With Amber’s help, Kate made it through the funeral arrangements John had requested and then began the final process of settling his affairs. All of the restaurants acce
pt the one in Tulsa had sold and the scholarship foundation was up and running and helping smart kids who otherwise wouldn’t have been able to attend college to go on to hopefully achieve more of their potential, thanks to John Garland’s generosity.
John’s ex and children were still fuming, but Kate hardly noticed. She was still too hurt by John’s passing to even care what they did anymore.
She and Amber sorted through the stuff in John’s house and after setting aside a handful of things she thought his children might honestly treasure some day, she sent them to them and then arranged for an estate auction company to come in and sell the rest and then listed the house. The proceeds from it would go to John’s foundation as well.
She saved a couple of small things she knew his kids wouldn’t want to give to Kennen. Nothing valuable. Just things she felt demonstrated John’s strength of character. His Bible and his journal and some other items. She didn’t doubt that someday when he was old enough to understand, Kennen would treasure these glimpses into the life of the man who had loved him so deeply for such a short time.
Mark agreed to take John’s dog because Kate wasn’t sure where she was going to be, and slowly, as the house was cleared and things packed, the life of John Garland was being carefully boxed up and sold off. If it hadn’t been for that marvelous foundation, the whole process would have broken Kate’s heart almost as much as his death had.

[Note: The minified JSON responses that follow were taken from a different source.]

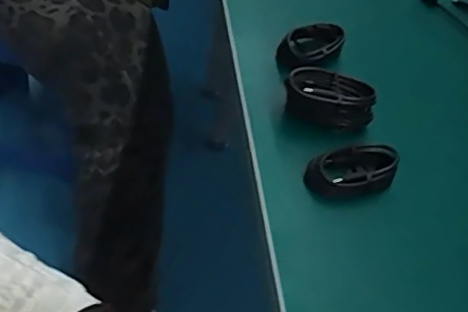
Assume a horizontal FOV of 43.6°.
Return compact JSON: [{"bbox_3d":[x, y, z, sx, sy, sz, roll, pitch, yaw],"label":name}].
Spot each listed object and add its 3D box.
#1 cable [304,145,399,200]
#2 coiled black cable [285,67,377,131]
[{"bbox_3d":[0.094,0.015,0.466,0.073,0.027,0.038,-5,50,-15],"label":"cable"},{"bbox_3d":[0.081,-0.044,0.504,0.078,0.044,0.042,15,48,2],"label":"coiled black cable"}]

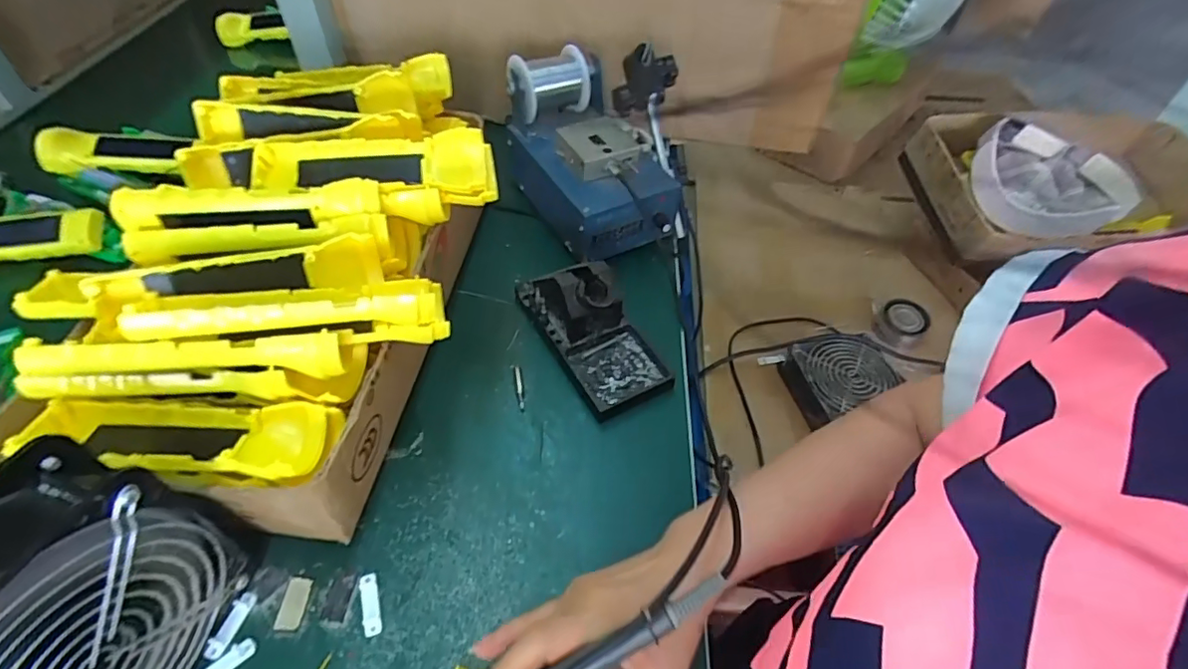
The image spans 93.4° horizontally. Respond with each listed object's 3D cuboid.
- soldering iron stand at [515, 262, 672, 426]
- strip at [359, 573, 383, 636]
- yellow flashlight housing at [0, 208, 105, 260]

Finally, the Tulsa location sold and Kate made the final arrangements for the change of ownership and then met one last time with Mark and the attorney to close out John’s affairs. It was with a somber air that they began that meeting. John had been a great man and a friend to all of them and Kate’s heart was incredibly heavy with the loss.

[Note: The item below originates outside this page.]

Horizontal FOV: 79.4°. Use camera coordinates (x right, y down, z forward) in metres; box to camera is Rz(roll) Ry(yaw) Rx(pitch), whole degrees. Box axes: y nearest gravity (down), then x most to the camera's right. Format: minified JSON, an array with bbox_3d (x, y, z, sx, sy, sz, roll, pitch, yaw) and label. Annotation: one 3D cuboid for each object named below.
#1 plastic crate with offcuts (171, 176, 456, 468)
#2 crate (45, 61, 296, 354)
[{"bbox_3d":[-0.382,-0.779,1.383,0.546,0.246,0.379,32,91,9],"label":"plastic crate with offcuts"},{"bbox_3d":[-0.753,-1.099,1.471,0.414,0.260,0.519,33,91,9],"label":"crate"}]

She was absolutely blindsided when the attorney slid the deed to the Tulsa restaurant across the table to her and followed that with the title to her Mercedes and some paperwork that detailed the trust John had put in place for Kennen to receive when he was twenty-five. He’d paid her well, on top of her living expenses and she’d had no idea he intended to leave them part of his legacy as well. This was the final straw and she broke down and cried like a baby. He hadn’t needed to do this. Letting her work alongside him for the duration had been more than enough. He’d been an amazing friend and mentor.